**DATASET CONTENT**.

..........

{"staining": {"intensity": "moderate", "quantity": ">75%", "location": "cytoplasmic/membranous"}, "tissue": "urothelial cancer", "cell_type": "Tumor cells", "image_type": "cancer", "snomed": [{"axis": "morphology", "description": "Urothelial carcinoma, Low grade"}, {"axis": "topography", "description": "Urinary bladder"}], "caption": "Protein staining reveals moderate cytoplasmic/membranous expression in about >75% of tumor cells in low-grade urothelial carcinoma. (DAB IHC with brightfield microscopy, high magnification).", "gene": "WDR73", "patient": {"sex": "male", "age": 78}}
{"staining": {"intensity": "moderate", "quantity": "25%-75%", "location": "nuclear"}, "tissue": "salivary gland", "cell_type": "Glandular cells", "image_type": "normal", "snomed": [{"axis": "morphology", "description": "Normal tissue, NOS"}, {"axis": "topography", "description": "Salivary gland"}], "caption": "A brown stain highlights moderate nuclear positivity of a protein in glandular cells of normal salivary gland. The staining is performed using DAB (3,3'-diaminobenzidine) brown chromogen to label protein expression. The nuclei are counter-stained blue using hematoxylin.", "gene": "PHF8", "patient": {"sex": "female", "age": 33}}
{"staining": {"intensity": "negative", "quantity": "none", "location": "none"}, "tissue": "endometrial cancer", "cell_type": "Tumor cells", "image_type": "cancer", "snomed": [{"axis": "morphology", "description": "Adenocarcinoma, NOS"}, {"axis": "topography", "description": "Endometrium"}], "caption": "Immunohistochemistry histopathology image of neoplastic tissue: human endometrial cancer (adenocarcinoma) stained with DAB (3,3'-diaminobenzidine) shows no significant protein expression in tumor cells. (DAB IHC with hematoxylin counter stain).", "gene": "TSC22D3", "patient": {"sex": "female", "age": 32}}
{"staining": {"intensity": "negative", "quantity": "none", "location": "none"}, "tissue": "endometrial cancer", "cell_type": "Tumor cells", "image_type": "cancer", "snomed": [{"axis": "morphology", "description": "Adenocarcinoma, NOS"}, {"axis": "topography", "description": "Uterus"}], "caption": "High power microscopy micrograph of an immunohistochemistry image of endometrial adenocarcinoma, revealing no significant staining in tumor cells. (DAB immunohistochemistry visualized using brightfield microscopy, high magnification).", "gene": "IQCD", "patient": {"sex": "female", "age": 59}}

..........

**PROMPT**. When you reach the end of the data, retype all of it exactly.

**RESPONSE AREA**.
{"staining": {"intensity": "moderate", "quantity": ">75%", "location": "cytoplasmic/membranous"}, "tissue": "urothelial cancer", "cell_type": "Tumor cells", "image_type": "cancer", "snomed": [{"axis": "morphology", "description": "Urothelial carcinoma, Low grade"}, {"axis": "topography", "description": "Urinary bladder"}], "caption": "Protein staining reveals moderate cytoplasmic/membranous expression in about >75% of tumor cells in low-grade urothelial carcinoma. (DAB IHC with brightfield microscopy, high magnification).", "gene": "WDR73", "patient": {"sex": "male", "age": 78}}
{"staining": {"intensity": "moderate", "quantity": "25%-75%", "location": "nuclear"}, "tissue": "salivary gland", "cell_type": "Glandular cells", "image_type": "normal", "snomed": [{"axis": "morphology", "description": "Normal tissue, NOS"}, {"axis": "topography", "description": "Salivary gland"}], "caption": "A brown stain highlights moderate nuclear positivity of a protein in glandular cells of normal salivary gland. The staining is performed using DAB (3,3'-diaminobenzidine) brown chromogen to label protein expression. The nuclei are counter-stained blue using hematoxylin.", "gene": "PHF8", "patient": {"sex": "female", "age": 33}}
{"staining": {"intensity": "negative", "quantity": "none", "location": "none"}, "tissue": "endometrial cancer", "cell_type": "Tumor cells", "image_type": "cancer", "snomed": [{"axis": "morphology", "description": "Adenocarcinoma, NOS"}, {"axis": "topography", "description": "Endometrium"}], "caption": "Immunohistochemistry histopathology image of neoplastic tissue: human endometrial cancer (adenocarcinoma) stained with DAB (3,3'-diaminobenzidine) shows no significant protein expression in tumor cells. (DAB IHC with hematoxylin counter stain).", "gene": "TSC22D3", "patient": {"sex": "female", "age": 32}}
{"staining": {"intensity": "negative", "quantity": "none", "location": "none"}, "tissue": "endometrial cancer", "cell_type": "Tumor cells", "image_type": "cancer", "snomed": [{"axis": "morphology", "description": "Adenocarcinoma, NOS"}, {"axis": "topography", "description": "Uterus"}], "caption": "High power microscopy micrograph of an immunohistochemistry image of endometrial adenocarcinoma, revealing no significant staining in tumor cells. (DAB immunohistochemistry visualized using brightfield microscopy, high magnification).", "gene": "IQCD", "patient": {"sex": "female", "age": 59}}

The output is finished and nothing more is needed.